- Given instruction
Change every "family" in the rows below to "fam". Leave everything else as it is.

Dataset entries
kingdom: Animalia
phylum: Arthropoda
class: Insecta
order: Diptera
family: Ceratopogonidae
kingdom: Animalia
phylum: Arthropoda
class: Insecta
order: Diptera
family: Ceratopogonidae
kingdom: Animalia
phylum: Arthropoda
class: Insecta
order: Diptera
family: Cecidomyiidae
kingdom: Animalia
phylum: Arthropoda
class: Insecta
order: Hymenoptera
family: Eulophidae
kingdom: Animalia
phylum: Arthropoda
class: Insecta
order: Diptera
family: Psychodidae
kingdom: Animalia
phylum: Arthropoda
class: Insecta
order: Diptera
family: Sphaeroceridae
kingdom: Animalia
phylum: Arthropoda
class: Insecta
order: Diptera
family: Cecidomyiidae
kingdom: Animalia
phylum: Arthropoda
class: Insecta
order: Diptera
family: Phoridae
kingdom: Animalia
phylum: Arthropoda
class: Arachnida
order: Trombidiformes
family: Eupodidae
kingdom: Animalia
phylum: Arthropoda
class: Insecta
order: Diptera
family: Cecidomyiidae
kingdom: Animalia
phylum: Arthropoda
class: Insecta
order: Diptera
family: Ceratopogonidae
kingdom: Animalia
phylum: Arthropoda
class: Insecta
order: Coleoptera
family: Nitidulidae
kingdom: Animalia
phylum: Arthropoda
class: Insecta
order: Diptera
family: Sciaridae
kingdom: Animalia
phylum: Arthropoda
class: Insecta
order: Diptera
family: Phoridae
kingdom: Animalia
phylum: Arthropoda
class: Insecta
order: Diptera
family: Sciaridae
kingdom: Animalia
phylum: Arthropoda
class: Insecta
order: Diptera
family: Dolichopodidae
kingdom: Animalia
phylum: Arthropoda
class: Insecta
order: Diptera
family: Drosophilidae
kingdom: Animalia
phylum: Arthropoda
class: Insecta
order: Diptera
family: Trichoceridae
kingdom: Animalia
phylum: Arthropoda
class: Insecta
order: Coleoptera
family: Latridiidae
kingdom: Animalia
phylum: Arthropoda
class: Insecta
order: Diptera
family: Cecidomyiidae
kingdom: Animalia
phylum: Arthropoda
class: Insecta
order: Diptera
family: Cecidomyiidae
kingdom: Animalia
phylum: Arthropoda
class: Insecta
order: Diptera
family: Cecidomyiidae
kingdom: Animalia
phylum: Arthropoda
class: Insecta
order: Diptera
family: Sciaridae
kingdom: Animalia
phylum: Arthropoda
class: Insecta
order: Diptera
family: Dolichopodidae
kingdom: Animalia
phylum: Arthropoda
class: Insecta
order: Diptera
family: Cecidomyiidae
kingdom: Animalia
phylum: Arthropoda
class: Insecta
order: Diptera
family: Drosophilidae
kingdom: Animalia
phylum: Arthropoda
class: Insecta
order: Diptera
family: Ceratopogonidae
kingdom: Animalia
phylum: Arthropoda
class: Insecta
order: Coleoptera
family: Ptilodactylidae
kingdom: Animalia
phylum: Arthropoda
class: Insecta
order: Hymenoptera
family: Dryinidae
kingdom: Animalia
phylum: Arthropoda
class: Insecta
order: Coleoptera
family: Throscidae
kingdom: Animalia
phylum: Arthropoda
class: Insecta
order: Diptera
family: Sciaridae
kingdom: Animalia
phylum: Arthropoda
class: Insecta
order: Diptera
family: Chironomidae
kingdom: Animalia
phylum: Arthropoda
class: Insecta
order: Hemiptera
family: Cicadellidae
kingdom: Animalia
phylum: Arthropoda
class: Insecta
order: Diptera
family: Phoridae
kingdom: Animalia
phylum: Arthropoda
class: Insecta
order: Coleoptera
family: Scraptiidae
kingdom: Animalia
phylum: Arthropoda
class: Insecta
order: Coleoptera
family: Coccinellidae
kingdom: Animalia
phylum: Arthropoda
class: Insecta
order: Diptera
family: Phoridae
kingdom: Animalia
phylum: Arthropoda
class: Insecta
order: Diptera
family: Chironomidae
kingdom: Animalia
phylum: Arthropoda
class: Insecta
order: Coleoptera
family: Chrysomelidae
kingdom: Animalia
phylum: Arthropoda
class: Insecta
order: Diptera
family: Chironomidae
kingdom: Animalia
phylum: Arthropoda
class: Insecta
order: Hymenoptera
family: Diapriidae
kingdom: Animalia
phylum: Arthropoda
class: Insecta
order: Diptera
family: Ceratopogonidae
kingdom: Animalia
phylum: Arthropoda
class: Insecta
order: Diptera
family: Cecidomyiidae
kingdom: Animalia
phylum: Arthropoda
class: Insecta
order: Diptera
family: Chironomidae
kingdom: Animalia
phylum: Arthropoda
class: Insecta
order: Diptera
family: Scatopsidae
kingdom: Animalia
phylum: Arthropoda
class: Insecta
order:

- Task solution
kingdom: Animalia
phylum: Arthropoda
class: Insecta
order: Diptera
fam: Ceratopogonidae
kingdom: Animalia
phylum: Arthropoda
class: Insecta
order: Diptera
fam: Ceratopogonidae
kingdom: Animalia
phylum: Arthropoda
class: Insecta
order: Diptera
fam: Cecidomyiidae
kingdom: Animalia
phylum: Arthropoda
class: Insecta
order: Hymenoptera
fam: Eulophidae
kingdom: Animalia
phylum: Arthropoda
class: Insecta
order: Diptera
fam: Psychodidae
kingdom: Animalia
phylum: Arthropoda
class: Insecta
order: Diptera
fam: Sphaeroceridae
kingdom: Animalia
phylum: Arthropoda
class: Insecta
order: Diptera
fam: Cecidomyiidae
kingdom: Animalia
phylum: Arthropoda
class: Insecta
order: Diptera
fam: Phoridae
kingdom: Animalia
phylum: Arthropoda
class: Arachnida
order: Trombidiformes
fam: Eupodidae
kingdom: Animalia
phylum: Arthropoda
class: Insecta
order: Diptera
fam: Cecidomyiidae
kingdom: Animalia
phylum: Arthropoda
class: Insecta
order: Diptera
fam: Ceratopogonidae
kingdom: Animalia
phylum: Arthropoda
class: Insecta
order: Coleoptera
fam: Nitidulidae
kingdom: Animalia
phylum: Arthropoda
class: Insecta
order: Diptera
fam: Sciaridae
kingdom: Animalia
phylum: Arthropoda
class: Insecta
order: Diptera
fam: Phoridae
kingdom: Animalia
phylum: Arthropoda
class: Insecta
order: Diptera
fam: Sciaridae
kingdom: Animalia
phylum: Arthropoda
class: Insecta
order: Diptera
fam: Dolichopodidae
kingdom: Animalia
phylum: Arthropoda
class: Insecta
order: Diptera
fam: Drosophilidae
kingdom: Animalia
phylum: Arthropoda
class: Insecta
order: Diptera
fam: Trichoceridae
kingdom: Animalia
phylum: Arthropoda
class: Insecta
order: Coleoptera
fam: Latridiidae
kingdom: Animalia
phylum: Arthropoda
class: Insecta
order: Diptera
fam: Cecidomyiidae
kingdom: Animalia
phylum: Arthropoda
class: Insecta
order: Diptera
fam: Cecidomyiidae
kingdom: Animalia
phylum: Arthropoda
class: Insecta
order: Diptera
fam: Cecidomyiidae
kingdom: Animalia
phylum: Arthropoda
class: Insecta
order: Diptera
fam: Sciaridae
kingdom: Animalia
phylum: Arthropoda
class: Insecta
order: Diptera
fam: Dolichopodidae
kingdom: Animalia
phylum: Arthropoda
class: Insecta
order: Diptera
fam: Cecidomyiidae
kingdom: Animalia
phylum: Arthropoda
class: Insecta
order: Diptera
fam: Drosophilidae
kingdom: Animalia
phylum: Arthropoda
class: Insecta
order: Diptera
fam: Ceratopogonidae
kingdom: Animalia
phylum: Arthropoda
class: Insecta
order: Coleoptera
fam: Ptilodactylidae
kingdom: Animalia
phylum: Arthropoda
class: Insecta
order: Hymenoptera
fam: Dryinidae
kingdom: Animalia
phylum: Arthropoda
class: Insecta
order: Coleoptera
fam: Throscidae
kingdom: Animalia
phylum: Arthropoda
class: Insecta
order: Diptera
fam: Sciaridae
kingdom: Animalia
phylum: Arthropoda
class: Insecta
order: Diptera
fam: Chironomidae
kingdom: Animalia
phylum: Arthropoda
class: Insecta
order: Hemiptera
fam: Cicadellidae
kingdom: Animalia
phylum: Arthropoda
class: Insecta
order: Diptera
fam: Phoridae
kingdom: Animalia
phylum: Arthropoda
class: Insecta
order: Coleoptera
fam: Scraptiidae
kingdom: Animalia
phylum: Arthropoda
class: Insecta
order: Coleoptera
fam: Coccinellidae
kingdom: Animalia
phylum: Arthropoda
class: Insecta
order: Diptera
fam: Phoridae
kingdom: Animalia
phylum: Arthropoda
class: Insecta
order: Diptera
fam: Chironomidae
kingdom: Animalia
phylum: Arthropoda
class: Insecta
order: Coleoptera
fam: Chrysomelidae
kingdom: Animalia
phylum: Arthropoda
class: Insecta
order: Diptera
fam: Chironomidae
kingdom: Animalia
phylum: Arthropoda
class: Insecta
order: Hymenoptera
fam: Diapriidae
kingdom: Animalia
phylum: Arthropoda
class: Insecta
order: Diptera
fam: Ceratopogonidae
kingdom: Animalia
phylum: Arthropoda
class: Insecta
order: Diptera
fam: Cecidomyiidae
kingdom: Animalia
phylum: Arthropoda
class: Insecta
order: Diptera
fam: Chironomidae
kingdom: Animalia
phylum: Arthropoda
class: Insecta
order: Diptera
fam: Scatopsidae
kingdom: Animalia
phylum: Arthropoda
class: Insecta
order:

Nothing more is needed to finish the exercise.